My personal favorite. The memories I have of hiking, biking, and driving through National Parks were made more special because of the people who traveled beside me. And let me be very honest: not all moments were pretty. On Father’s Day, we hiked over 8 miles of serious elevation gain and switchbacks in Grand Teton, an in and out hike . . . which had ups and downs on the way in and out. With three boys ages 7, 9, and 10. By the end of the hike, one kid proclaimed he was dying of thirst and tried to drink out of a stream when we were about 50 yards away from the end of the trail, just steps away form the parking lot with a car full of water. There were tears, and whining, and at one point I carried a back pack on my front and a child on my back. But it was an amazing day that I will never forget for as long as I live. We ate our picnic lunch beside the most beautiful waterfall. Our boys had a snowball fight in t-shirts with the little snow that had yet to melt. We saw marmots and butterflies and the most gorgeous evergreen trees I’ve ever seen. It was worth it.

We went off the beaten path.
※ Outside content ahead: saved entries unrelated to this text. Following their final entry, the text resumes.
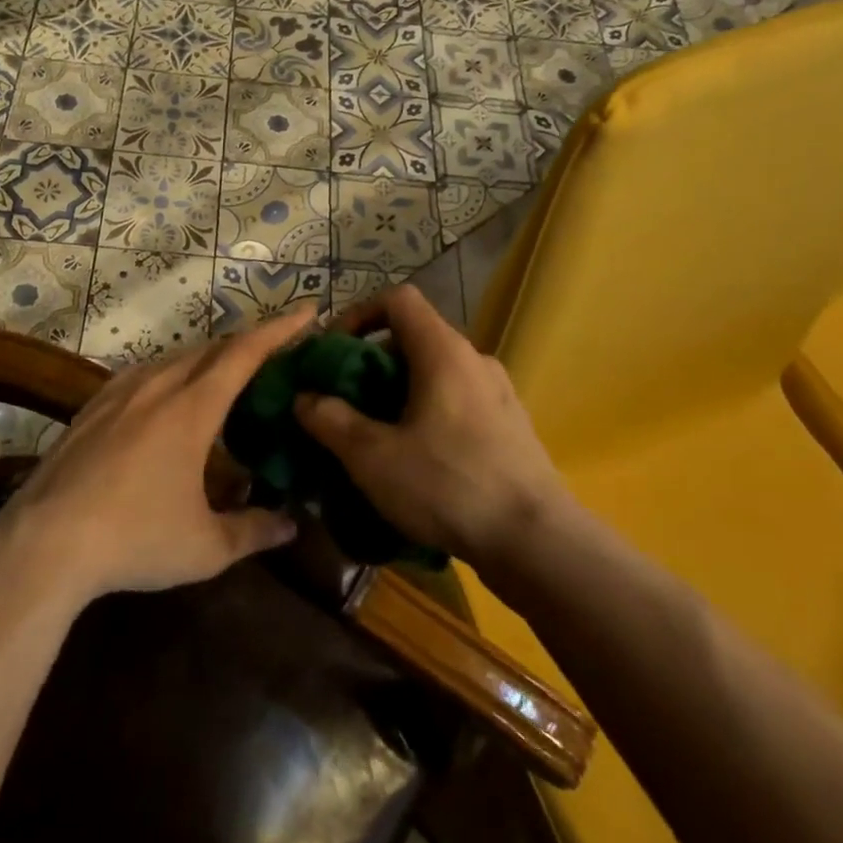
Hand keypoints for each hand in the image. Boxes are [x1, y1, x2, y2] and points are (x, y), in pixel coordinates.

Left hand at [0, 305, 317, 601]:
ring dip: (207, 358)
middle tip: (274, 351)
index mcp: (192, 408)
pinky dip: (170, 373)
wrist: (46, 542)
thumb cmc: (135, 539)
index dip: (280, 329)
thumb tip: (291, 525)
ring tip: (225, 374)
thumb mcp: (205, 546)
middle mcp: (158, 386)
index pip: (245, 353)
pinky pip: (143, 374)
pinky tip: (166, 396)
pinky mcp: (91, 408)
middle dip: (247, 343)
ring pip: (174, 358)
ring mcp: (119, 393)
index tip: (307, 311)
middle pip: (211, 349)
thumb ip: (253, 530)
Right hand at [293, 285, 564, 567]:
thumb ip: (331, 421)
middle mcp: (475, 360)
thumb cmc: (449, 486)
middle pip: (414, 338)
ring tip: (375, 435)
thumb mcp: (373, 457)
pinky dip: (427, 414)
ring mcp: (499, 394)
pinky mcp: (511, 427)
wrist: (538, 544)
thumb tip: (305, 398)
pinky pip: (457, 403)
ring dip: (399, 393)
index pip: (398, 299)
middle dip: (371, 363)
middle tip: (346, 402)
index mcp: (443, 352)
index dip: (358, 314)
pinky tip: (416, 461)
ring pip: (436, 374)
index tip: (334, 352)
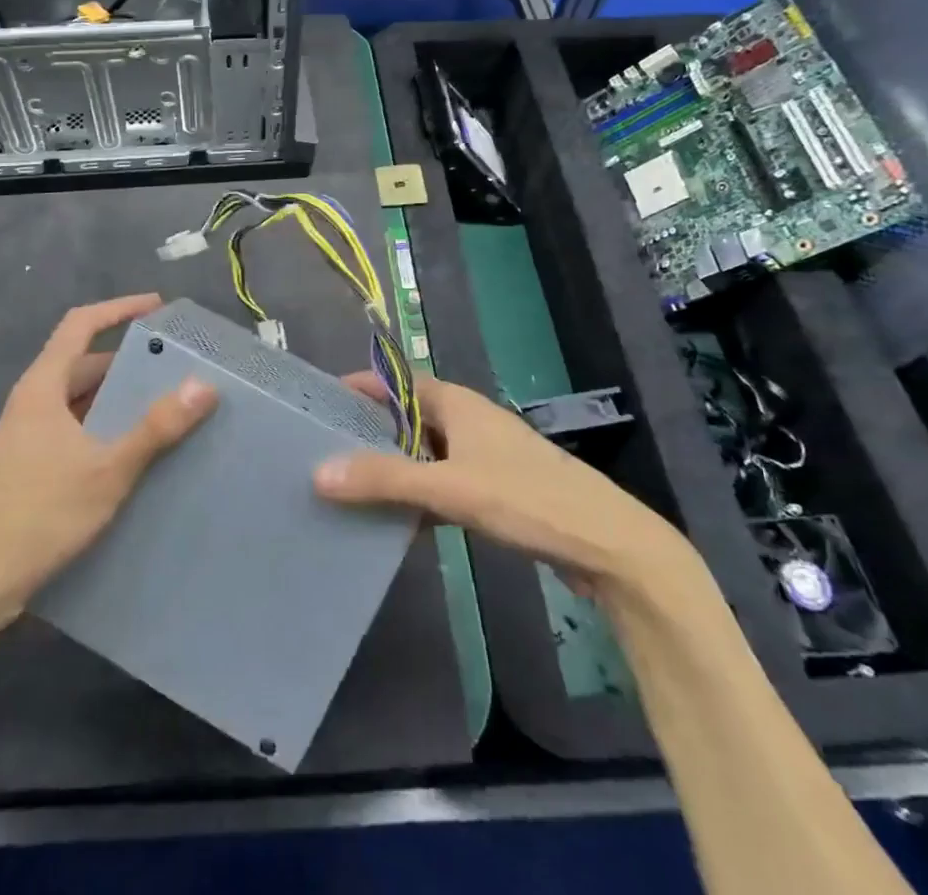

We experienced nature in ways I’ve only read about in books or watched on PBS documentaries. And we did it together. At every park, we had our bright moments and some not so bright moments. There were some real challenges for us on those hikes, particularly for some little legs who walked long miles. But the fact that we were able to experience it together made the view from the top that much sweeter.

Published in memoirs
4 Comments
  1. Kristin Dennis 2 years ago

    Being outside with nature does change a person! Love this post Lauren and always love reading about your adventures. Keep ’em coming! xo

  2. Stacia Stall 2 years ago

    @lauren-gayeski You inspire me! Keaton would die to get to Yellowstone. Between Old Faithful and the potential for bison. That would be fun.

    • Author
      Lauren Gayeski 2 years ago

      @staciastall Your boys would LOVE it. When we went, I thought Old Faithful was going to be my favorite part, but the whole park is so wild and other world like, it was just one part of an amazingly diverse landscape. It was incredible. I can’t wait to go back one day:)

  3. Stacia Stall 2 years ago

    @lauren-gayeski you plan the next trip and we’ll just hop on for the ride!